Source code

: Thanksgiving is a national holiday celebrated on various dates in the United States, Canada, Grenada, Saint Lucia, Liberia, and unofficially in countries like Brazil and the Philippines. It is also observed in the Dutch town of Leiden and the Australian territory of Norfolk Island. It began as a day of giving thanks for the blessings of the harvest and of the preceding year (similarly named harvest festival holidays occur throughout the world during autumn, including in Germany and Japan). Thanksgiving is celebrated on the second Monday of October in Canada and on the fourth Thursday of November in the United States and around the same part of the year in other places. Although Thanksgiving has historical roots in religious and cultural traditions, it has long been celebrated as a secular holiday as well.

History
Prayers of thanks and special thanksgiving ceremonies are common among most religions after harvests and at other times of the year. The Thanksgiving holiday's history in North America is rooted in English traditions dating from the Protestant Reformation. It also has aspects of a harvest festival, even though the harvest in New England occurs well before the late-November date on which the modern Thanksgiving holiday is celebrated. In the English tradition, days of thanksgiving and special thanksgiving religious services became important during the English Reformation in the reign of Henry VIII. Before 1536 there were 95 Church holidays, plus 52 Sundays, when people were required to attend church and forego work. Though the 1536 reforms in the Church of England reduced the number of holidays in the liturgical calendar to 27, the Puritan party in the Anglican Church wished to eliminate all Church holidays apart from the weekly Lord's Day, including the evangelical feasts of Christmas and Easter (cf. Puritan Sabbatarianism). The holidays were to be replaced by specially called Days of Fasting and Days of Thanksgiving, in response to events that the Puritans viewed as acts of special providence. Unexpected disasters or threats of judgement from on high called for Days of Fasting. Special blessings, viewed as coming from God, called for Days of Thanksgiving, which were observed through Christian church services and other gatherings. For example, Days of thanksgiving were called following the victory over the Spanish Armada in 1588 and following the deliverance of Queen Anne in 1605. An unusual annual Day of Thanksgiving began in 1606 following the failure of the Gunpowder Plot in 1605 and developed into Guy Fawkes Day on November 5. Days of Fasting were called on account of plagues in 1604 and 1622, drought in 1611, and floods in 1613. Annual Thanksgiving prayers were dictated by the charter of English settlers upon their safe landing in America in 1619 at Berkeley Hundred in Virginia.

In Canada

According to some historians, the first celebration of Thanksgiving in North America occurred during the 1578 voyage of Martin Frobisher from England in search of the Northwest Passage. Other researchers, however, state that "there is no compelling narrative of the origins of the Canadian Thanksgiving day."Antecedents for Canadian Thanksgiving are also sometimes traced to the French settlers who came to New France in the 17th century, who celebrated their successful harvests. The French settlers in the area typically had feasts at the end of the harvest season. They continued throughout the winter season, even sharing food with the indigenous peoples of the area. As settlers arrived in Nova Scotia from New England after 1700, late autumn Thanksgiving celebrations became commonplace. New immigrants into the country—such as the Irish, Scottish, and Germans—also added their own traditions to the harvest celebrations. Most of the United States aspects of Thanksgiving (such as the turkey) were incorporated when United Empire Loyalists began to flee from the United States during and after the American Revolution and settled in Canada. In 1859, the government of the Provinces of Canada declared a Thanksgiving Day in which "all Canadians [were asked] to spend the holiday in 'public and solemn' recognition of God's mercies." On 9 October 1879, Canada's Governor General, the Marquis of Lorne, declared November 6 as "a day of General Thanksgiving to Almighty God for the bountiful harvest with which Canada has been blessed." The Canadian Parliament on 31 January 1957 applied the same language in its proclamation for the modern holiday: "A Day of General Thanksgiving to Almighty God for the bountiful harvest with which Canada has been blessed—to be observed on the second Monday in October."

----

• JOB ITEM: Every entry shown above should be written out again without a single difference.

• FINAL ANSWER:
Source code

: Thanksgiving is a national holiday celebrated on various dates in the United States, Canada, Grenada, Saint Lucia, Liberia, and unofficially in countries like Brazil and the Philippines. It is also observed in the Dutch town of Leiden and the Australian territory of Norfolk Island. It began as a day of giving thanks for the blessings of the harvest and of the preceding year (similarly named harvest festival holidays occur throughout the world during autumn, including in Germany and Japan). Thanksgiving is celebrated on the second Monday of October in Canada and on the fourth Thursday of November in the United States and around the same part of the year in other places. Although Thanksgiving has historical roots in religious and cultural traditions, it has long been celebrated as a secular holiday as well.

History
Prayers of thanks and special thanksgiving ceremonies are common among most religions after harvests and at other times of the year. The Thanksgiving holiday's history in North America is rooted in English traditions dating from the Protestant Reformation. It also has aspects of a harvest festival, even though the harvest in New England occurs well before the late-November date on which the modern Thanksgiving holiday is celebrated. In the English tradition, days of thanksgiving and special thanksgiving religious services became important during the English Reformation in the reign of Henry VIII. Before 1536 there were 95 Church holidays, plus 52 Sundays, when people were required to attend church and forego work. Though the 1536 reforms in the Church of England reduced the number of holidays in the liturgical calendar to 27, the Puritan party in the Anglican Church wished to eliminate all Church holidays apart from the weekly Lord's Day, including the evangelical feasts of Christmas and Easter (cf. Puritan Sabbatarianism). The holidays were to be replaced by specially called Days of Fasting and Days of Thanksgiving, in response to events that the Puritans viewed as acts of special providence. Unexpected disasters or threats of judgement from on high called for Days of Fasting. Special blessings, viewed as coming from God, called for Days of Thanksgiving, which were observed through Christian church services and other gatherings. For example, Days of thanksgiving were called following the victory over the Spanish Armada in 1588 and following the deliverance of Queen Anne in 1605. An unusual annual Day of Thanksgiving began in 1606 following the failure of the Gunpowder Plot in 1605 and developed into Guy Fawkes Day on November 5. Days of Fasting were called on account of plagues in 1604 and 1622, drought in 1611, and floods in 1613. Annual Thanksgiving prayers were dictated by the charter of English settlers upon their safe landing in America in 1619 at Berkeley Hundred in Virginia.

In Canada

According to some historians, the first celebration of Thanksgiving in North America occurred during the 1578 voyage of Martin Frobisher from England in search of the Northwest Passage. Other researchers, however, state that "there is no compelling narrative of the origins of the Canadian Thanksgiving day."Antecedents for Canadian Thanksgiving are also sometimes traced to the French settlers who came to New France in the 17th century, who celebrated their successful harvests. The French settlers in the area typically had feasts at the end of the harvest season. They continued throughout the winter season, even sharing food with the indigenous peoples of the area. As settlers arrived in Nova Scotia from New England after 1700, late autumn Thanksgiving celebrations became commonplace. New immigrants into the country—such as the Irish, Scottish, and Germans—also added their own traditions to the harvest celebrations. Most of the United States aspects of Thanksgiving (such as the turkey) were incorporated when United Empire Loyalists began to flee from the United States during and after the American Revolution and settled in Canada. In 1859, the government of the Provinces of Canada declared a Thanksgiving Day in which "all Canadians [were asked] to spend the holiday in 'public and solemn' recognition of God's mercies." On 9 October 1879, Canada's Governor General, the Marquis of Lorne, declared November 6 as "a day of General Thanksgiving to Almighty God for the bountiful harvest with which Canada has been blessed." The Canadian Parliament on 31 January 1957 applied the same language in its proclamation for the modern holiday: "A Day of General Thanksgiving to Almighty God for the bountiful harvest with which Canada has been blessed—to be observed on the second Monday in October."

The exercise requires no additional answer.